À Alma Preta, Marília Pales afirmou que as consequências da tragédia na família têm refletido na saúde emocional dos demais filhos. O mais velho, de 19 anos, está com diabetes emocional e um dos seus filhos, de sete anos, tem tido dificuldades de aprendizado na escola.

“Estamos todos passando por um momento muito difícil emocionalmente, do maior ao menor. Os meus filhos sentem muito e não conseguem aprender na escola, têm problemas emocionais. Meu filho de sete anos tem problema emocional e toda hora fala que está sentindo falta dos irmãos. É muito difícil”, reflete.

Integrante da Rede de Mães e Familiares da Baixada Fluminense, Marília Pales fala sobre a importância do acolhimento para as mães que perderam os filhos para a violência. “Sobreviver depois da perda de um filho é muito complicado. Então essa ajuda faz com que nós consigamos sobreviver”, finaliza.

‘A gente não tem Natal’

Renata dos Santos, moradora do município de Queimados, na Baixada Fluminense, tem 50 anos e três filhos vivos. Dois também foram vítimas da violência urbana no Brasil.

Há sete anos, ela perdeu o primeiro filho, Antoni Wladimir. Endividado, ele e um grupo de amigos tentaram cometer um assalto para levantar a quantia de R$ 2 mil. Durante a ação, houve um tiroteio e os colegas foram mortos. Antoni recebeu um tiro na cabeça, mas foi o único sobrevivente, conseguiu resistir aos ferimentos e fugir para casa e encontrar a mãe.

O assalto incomodou o tráfico da região, que chamou os familiares de Roberto Michel para prestar explicações, em mais de uma oportunidade. Em uma das ocasiões, o jovem foi assassinado pelos traficantes.

A partir deste momento, Renata dos Santos iniciou um caminho para conseguir enterrar o filho.
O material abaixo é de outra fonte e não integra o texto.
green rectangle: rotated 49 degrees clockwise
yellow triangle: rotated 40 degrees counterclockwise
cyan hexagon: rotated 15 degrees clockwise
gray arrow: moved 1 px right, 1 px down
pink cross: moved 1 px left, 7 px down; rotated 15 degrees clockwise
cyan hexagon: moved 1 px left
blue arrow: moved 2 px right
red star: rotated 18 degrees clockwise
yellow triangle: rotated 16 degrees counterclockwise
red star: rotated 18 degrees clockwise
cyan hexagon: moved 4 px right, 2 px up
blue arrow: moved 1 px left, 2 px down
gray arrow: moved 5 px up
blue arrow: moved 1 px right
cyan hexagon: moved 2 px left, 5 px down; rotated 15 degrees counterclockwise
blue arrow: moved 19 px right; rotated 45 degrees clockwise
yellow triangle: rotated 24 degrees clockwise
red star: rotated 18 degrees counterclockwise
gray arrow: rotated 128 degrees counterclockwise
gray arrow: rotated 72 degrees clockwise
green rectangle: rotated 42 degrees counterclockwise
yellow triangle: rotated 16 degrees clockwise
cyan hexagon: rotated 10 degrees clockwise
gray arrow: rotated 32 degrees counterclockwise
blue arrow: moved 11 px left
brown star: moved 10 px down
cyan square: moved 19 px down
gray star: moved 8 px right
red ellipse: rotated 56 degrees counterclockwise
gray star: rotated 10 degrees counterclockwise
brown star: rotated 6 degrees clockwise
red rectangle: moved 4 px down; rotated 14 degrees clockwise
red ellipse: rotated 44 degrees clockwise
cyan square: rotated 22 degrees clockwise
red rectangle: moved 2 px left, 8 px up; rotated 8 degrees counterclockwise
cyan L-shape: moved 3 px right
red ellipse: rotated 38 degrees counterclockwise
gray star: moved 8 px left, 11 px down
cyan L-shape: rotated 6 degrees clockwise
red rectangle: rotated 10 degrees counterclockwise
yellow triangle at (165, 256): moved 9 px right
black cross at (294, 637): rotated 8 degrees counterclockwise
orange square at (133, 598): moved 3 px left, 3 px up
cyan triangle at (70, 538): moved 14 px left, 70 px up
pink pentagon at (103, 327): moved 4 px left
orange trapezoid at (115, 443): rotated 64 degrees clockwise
Ela precisou, por diversas vezes, pedir isso para o tráfico, até que conseguiu a autorização e a possibilidade de localizar o filho. Para isso, contudo, teve que ir com a filha, ir até a vala clandestina onde ele havia sido enterrado e recolher os ossos do filho em uma sacola.

A ferida, que nunca se fechou, foi alargada no dia 23 de novembro de 2023, quando o segundo filho, Roberto Michel, também foi executado. Desta vez, ele sofreu uma emboscada por policiais milicianos. Sem envolvimento com o crime organizado, ela conta que encontrou o jovem com a perna e os braços queimados.

As duas mortes tiraram qualquer possibilidade de celebração dentro de casa, relata. “A gente não tem Natal, não tem Ano Novo, não tem nada. Como você comemora alguma coisa?”, conta Renata dos Santos. Ela tem uma filha e três netos.

Renata toma remédios para não ver os fogos de artifício e as comemorações. “Eu só acordo no dia seguinte, espero a data acabar logo, que é muito ruim”.

Para ela, algo importante para se manter de pé tem sido a Rede de Atenção a pessoas Afetadas pela Violência de Estado (RAAVE), que reúne mulheres que passaram por situações como a dela.

“É fundamental. Eu, meu esposo e a minha filha estamos desempregados, então a gente não tinha R$ 1 para nada e a rede se movimentou, me ajudou em todo sentido, tanto financeiro, quanto moral e psicológico”, relata.